Searching for UTF-8 encoded subjects with imaplib

Question

I have some working code to fetch mail bodies and I want to filter the subject with a non-ascii string. Other forums suggest using the .uid class to do so, but the behavior is not logic to me.

Current code:

import imaplib
import email

username = secret
password = secret

imap = imaplib.IMAP4_SSL("imap.gmail.com")

status, messages = imap.select("INBOX",readonly=True)

res, msg = imap.search(None, 'HEADER Subject "string to be encoded with UTF-8"')

Suggested code:

import imaplib
import email

username = secret
password = secret

imap = imaplib.IMAP4_SSL("imap.gmail.com")
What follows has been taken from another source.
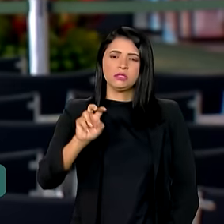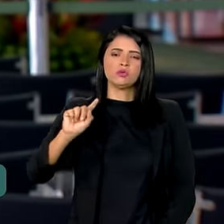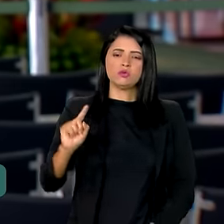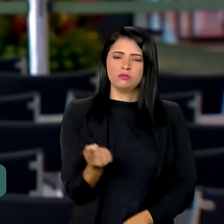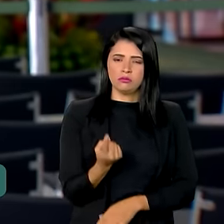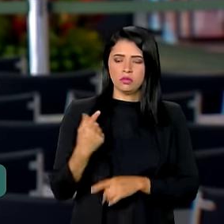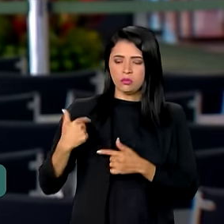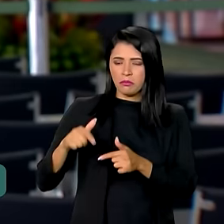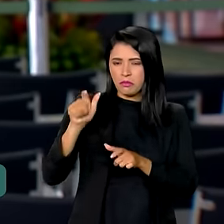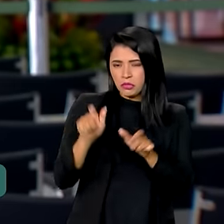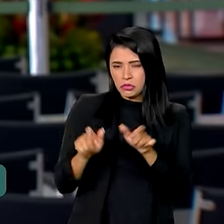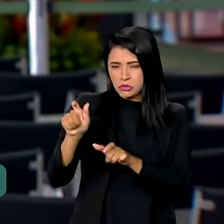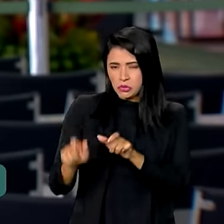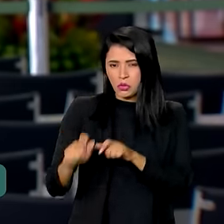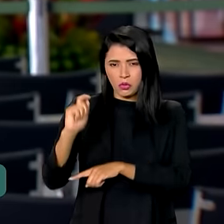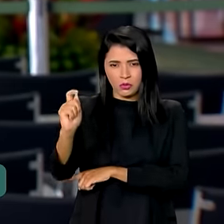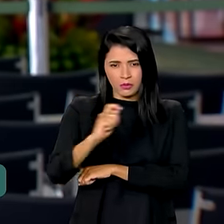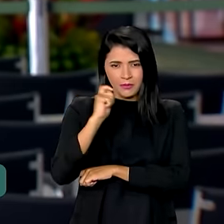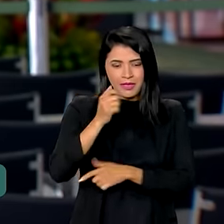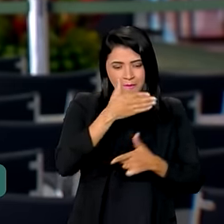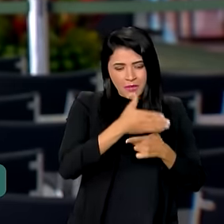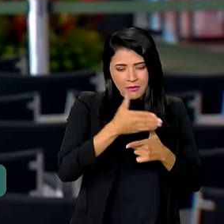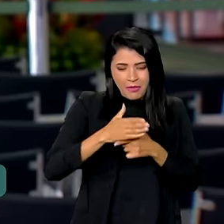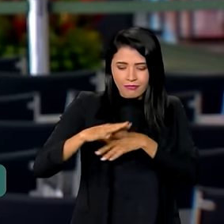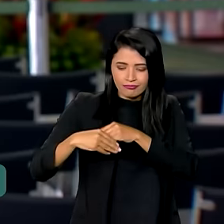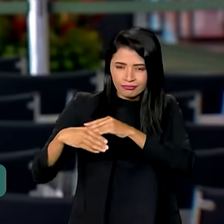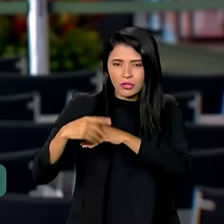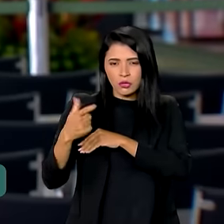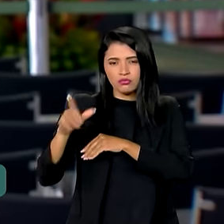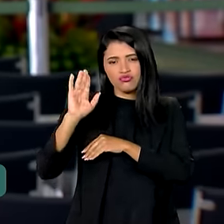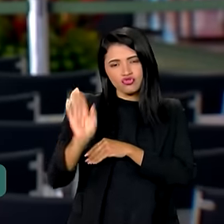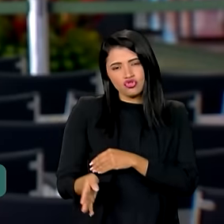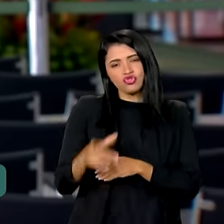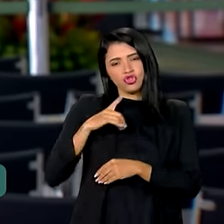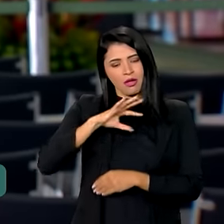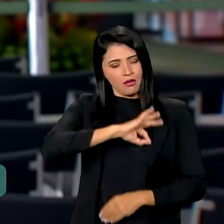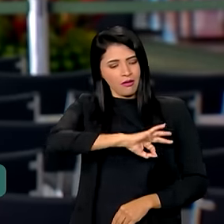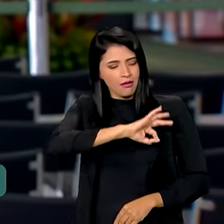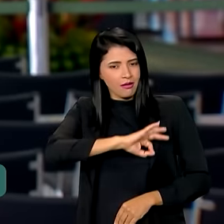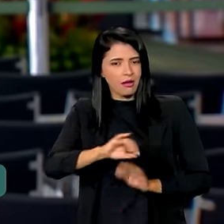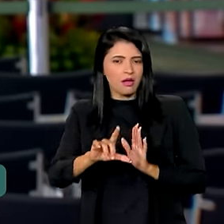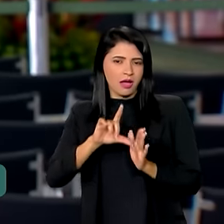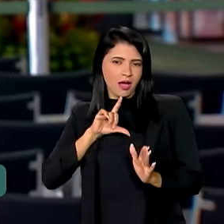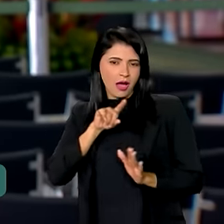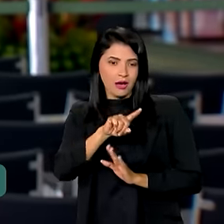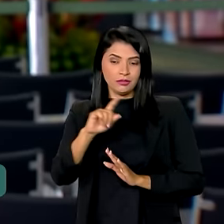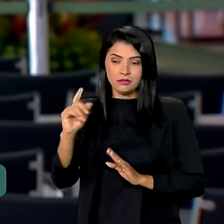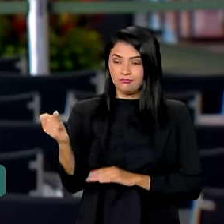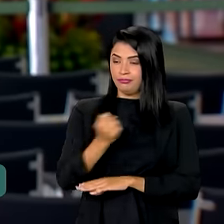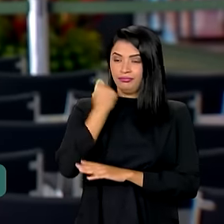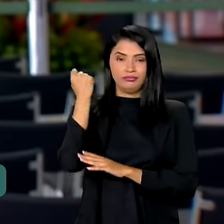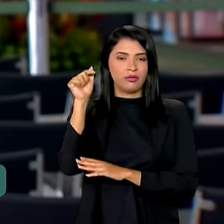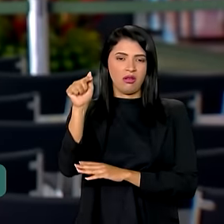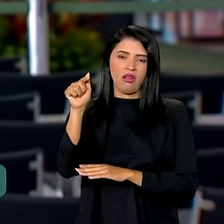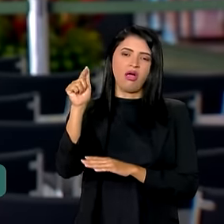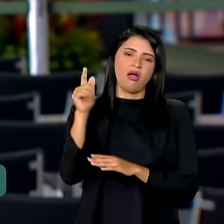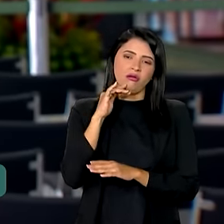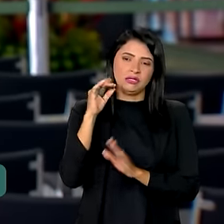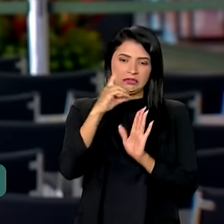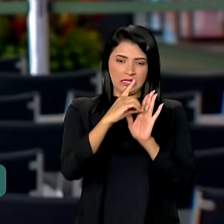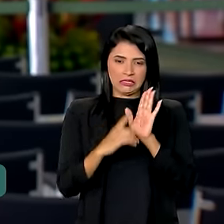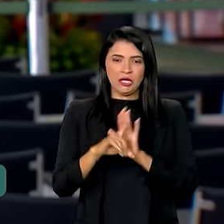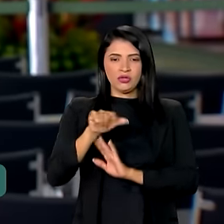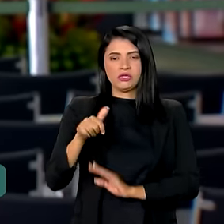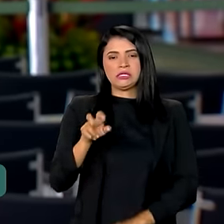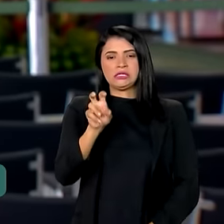gaúchos. As parcelas adicionais são para aqueles que já estavam recebendo benefício antes do estado de calamidade, decretado em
status, messages = imap.select("INBOX",readonly=True)

imap.literal = u"string to be encoded with UTF-8".encode('utf-8')
res, msg = imap.uid('SEARCH', 'CHARSET', 'UTF-8', 'SUBJECT')

The suggested code works fine, but the returned array (msg[0]) contains indicies of the mailbox that are out of bounds. On the contrary when I use the .search class, valid indices are returned instead as long as I search for ASCII strings (both UTF-8 and non-UTF-8 encoded strings aren't accepted here). I don't quite understand the behaviour and logic of .uid because of this. I'd be grateful if someone can help me on the way.

How can I filter the subject with a UTF-8 string?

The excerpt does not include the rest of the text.